- _TASK ITEM_
Below are the records; give again exactly the line with "photomicrograph demonstrates immunohistochemistry", the line with "photomicrograph of human", and each line that lies between them, and nothing besides.

- _RECORDS FOR THE TASK_
------

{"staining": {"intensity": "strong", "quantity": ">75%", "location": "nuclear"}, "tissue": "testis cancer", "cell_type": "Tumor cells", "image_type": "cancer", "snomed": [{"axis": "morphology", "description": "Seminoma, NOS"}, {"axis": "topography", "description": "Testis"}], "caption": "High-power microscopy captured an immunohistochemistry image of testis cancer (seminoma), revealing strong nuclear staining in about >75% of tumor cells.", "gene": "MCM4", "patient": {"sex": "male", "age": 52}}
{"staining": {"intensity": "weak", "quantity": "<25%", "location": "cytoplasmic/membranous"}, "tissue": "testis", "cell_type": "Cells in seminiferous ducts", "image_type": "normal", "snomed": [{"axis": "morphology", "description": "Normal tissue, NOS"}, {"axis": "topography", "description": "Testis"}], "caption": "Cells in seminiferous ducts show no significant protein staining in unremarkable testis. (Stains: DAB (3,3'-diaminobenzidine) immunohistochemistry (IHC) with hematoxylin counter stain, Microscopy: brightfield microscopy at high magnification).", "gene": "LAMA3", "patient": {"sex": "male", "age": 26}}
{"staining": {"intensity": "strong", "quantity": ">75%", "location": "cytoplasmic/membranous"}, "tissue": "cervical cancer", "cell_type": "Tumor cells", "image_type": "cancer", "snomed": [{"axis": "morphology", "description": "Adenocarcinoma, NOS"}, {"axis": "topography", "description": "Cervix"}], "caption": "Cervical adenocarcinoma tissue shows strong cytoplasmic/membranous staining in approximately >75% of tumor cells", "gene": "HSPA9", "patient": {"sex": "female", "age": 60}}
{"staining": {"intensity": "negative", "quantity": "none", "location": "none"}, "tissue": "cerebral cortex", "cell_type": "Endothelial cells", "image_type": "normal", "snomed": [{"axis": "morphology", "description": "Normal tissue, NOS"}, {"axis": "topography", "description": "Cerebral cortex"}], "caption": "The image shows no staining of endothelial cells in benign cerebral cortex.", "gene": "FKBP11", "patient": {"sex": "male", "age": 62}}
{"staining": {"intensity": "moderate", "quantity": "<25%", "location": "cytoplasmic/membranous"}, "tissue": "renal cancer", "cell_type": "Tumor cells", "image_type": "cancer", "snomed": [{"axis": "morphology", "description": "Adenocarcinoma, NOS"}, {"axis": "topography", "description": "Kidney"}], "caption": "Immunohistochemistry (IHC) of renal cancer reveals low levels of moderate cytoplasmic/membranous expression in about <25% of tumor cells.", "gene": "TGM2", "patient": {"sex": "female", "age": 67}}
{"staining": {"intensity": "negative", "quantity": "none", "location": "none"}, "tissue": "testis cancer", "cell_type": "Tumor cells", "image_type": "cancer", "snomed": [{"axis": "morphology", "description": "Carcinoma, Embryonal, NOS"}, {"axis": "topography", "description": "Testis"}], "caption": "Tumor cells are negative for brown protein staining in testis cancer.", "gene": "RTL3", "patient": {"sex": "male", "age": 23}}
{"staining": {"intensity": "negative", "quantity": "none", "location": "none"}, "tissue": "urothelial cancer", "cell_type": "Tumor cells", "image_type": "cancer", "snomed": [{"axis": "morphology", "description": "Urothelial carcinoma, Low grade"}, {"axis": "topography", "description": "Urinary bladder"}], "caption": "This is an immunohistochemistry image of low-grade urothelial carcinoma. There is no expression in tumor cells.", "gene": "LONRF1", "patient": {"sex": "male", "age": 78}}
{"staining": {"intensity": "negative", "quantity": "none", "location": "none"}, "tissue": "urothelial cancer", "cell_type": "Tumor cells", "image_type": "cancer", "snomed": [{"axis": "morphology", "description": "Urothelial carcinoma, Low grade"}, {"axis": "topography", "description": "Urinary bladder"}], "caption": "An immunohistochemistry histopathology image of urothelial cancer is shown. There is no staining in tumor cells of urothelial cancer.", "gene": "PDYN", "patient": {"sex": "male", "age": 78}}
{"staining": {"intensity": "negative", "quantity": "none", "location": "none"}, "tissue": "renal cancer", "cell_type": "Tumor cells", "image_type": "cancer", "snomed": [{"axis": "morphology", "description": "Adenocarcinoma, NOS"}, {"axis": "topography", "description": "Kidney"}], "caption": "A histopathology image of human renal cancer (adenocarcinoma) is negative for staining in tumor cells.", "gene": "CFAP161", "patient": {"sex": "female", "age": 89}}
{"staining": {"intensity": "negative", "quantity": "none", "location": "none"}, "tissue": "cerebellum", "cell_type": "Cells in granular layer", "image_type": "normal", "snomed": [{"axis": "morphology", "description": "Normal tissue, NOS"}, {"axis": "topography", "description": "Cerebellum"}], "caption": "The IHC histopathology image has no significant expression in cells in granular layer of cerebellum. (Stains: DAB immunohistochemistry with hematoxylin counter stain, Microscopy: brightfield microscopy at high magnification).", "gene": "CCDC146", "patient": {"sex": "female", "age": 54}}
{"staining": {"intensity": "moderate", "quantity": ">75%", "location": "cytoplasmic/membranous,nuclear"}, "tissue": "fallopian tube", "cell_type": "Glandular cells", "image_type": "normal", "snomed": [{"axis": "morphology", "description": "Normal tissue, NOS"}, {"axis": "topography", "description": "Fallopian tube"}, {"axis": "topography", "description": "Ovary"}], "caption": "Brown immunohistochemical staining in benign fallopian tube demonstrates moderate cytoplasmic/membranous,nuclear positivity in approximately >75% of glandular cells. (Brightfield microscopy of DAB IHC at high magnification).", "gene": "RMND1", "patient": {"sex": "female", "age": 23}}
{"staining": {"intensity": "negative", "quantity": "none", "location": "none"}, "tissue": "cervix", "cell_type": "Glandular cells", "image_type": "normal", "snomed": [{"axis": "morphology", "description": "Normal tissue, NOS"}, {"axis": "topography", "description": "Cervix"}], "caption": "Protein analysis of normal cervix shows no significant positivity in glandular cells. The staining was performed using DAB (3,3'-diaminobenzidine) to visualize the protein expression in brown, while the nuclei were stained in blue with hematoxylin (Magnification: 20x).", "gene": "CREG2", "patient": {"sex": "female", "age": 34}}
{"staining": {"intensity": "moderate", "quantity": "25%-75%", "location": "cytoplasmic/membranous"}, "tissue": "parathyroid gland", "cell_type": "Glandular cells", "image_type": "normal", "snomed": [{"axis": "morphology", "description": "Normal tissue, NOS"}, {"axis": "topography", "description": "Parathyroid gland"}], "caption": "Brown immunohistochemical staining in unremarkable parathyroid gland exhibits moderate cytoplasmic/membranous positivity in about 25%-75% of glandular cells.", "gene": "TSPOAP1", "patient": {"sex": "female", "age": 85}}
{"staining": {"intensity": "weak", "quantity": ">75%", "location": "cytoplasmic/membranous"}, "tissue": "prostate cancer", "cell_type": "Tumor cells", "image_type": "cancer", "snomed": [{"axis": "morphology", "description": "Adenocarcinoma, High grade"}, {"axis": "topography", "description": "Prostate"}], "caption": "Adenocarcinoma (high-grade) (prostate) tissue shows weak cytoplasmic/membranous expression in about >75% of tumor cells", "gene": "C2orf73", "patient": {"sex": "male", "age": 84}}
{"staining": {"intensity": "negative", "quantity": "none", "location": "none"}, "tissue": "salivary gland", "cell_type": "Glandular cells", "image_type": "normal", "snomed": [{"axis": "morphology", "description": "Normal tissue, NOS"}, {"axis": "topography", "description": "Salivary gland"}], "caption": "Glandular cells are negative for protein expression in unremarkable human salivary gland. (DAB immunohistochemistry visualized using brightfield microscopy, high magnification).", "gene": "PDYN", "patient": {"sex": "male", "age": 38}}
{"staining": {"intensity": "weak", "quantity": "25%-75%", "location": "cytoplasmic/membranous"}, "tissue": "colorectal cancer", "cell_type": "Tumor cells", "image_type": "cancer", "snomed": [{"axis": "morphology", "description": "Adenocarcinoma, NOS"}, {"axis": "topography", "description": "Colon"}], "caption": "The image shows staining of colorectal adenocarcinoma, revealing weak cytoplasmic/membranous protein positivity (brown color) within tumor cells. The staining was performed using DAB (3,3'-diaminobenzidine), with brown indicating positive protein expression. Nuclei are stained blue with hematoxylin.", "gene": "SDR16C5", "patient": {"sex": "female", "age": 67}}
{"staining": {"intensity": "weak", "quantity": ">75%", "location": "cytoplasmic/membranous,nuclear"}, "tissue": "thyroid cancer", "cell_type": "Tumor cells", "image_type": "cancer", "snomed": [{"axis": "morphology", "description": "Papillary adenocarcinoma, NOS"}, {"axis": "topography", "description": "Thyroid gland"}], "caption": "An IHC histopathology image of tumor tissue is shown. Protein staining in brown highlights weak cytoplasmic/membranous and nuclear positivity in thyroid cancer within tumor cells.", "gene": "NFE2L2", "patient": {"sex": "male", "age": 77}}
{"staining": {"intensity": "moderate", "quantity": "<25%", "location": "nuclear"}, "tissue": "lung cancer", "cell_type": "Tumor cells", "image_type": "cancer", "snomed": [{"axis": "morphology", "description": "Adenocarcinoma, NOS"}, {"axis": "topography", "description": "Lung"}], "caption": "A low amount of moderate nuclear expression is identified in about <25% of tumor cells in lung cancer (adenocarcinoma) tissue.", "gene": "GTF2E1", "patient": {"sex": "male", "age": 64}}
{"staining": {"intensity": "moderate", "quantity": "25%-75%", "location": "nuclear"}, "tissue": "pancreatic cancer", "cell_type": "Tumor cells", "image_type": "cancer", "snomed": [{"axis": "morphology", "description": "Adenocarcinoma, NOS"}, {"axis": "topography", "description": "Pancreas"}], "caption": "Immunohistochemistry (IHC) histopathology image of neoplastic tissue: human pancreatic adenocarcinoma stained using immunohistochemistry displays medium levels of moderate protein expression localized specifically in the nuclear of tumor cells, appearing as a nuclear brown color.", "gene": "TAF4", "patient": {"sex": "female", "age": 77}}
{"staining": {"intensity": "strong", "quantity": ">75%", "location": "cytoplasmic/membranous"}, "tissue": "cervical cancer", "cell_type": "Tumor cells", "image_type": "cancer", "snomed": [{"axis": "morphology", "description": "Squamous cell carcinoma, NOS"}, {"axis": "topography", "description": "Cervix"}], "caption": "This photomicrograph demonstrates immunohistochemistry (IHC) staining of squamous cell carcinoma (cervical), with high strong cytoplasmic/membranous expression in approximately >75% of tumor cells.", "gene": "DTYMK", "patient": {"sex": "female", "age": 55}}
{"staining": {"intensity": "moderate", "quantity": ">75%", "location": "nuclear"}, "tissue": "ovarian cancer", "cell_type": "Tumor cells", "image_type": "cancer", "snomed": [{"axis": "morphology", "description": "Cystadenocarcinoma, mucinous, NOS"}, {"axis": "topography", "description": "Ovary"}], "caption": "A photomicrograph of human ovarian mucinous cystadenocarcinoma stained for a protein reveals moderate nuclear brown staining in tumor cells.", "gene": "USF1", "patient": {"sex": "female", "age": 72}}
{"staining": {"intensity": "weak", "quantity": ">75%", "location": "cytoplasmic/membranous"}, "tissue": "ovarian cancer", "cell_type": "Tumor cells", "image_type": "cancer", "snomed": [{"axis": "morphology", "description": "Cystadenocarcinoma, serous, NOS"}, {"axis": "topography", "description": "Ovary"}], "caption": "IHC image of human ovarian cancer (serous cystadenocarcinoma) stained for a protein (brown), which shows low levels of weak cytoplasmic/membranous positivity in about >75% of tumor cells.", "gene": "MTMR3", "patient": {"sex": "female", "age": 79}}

------

- _SOLUTION FOR THIS PROBLEM_
{"staining": {"intensity": "strong", "quantity": ">75%", "location": "cytoplasmic/membranous"}, "tissue": "cervical cancer", "cell_type": "Tumor cells", "image_type": "cancer", "snomed": [{"axis": "morphology", "description": "Squamous cell carcinoma, NOS"}, {"axis": "topography", "description": "Cervix"}], "caption": "This photomicrograph demonstrates immunohistochemistry (IHC) staining of squamous cell carcinoma (cervical), with high strong cytoplasmic/membranous expression in approximately >75% of tumor cells.", "gene": "DTYMK", "patient": {"sex": "female", "age": 55}}
{"staining": {"intensity": "moderate", "quantity": ">75%", "location": "nuclear"}, "tissue": "ovarian cancer", "cell_type": "Tumor cells", "image_type": "cancer", "snomed": [{"axis": "morphology", "description": "Cystadenocarcinoma, mucinous, NOS"}, {"axis": "topography", "description": "Ovary"}], "caption": "A photomicrograph of human ovarian mucinous cystadenocarcinoma stained for a protein reveals moderate nuclear brown staining in tumor cells.", "gene": "USF1", "patient": {"sex": "female", "age": 72}}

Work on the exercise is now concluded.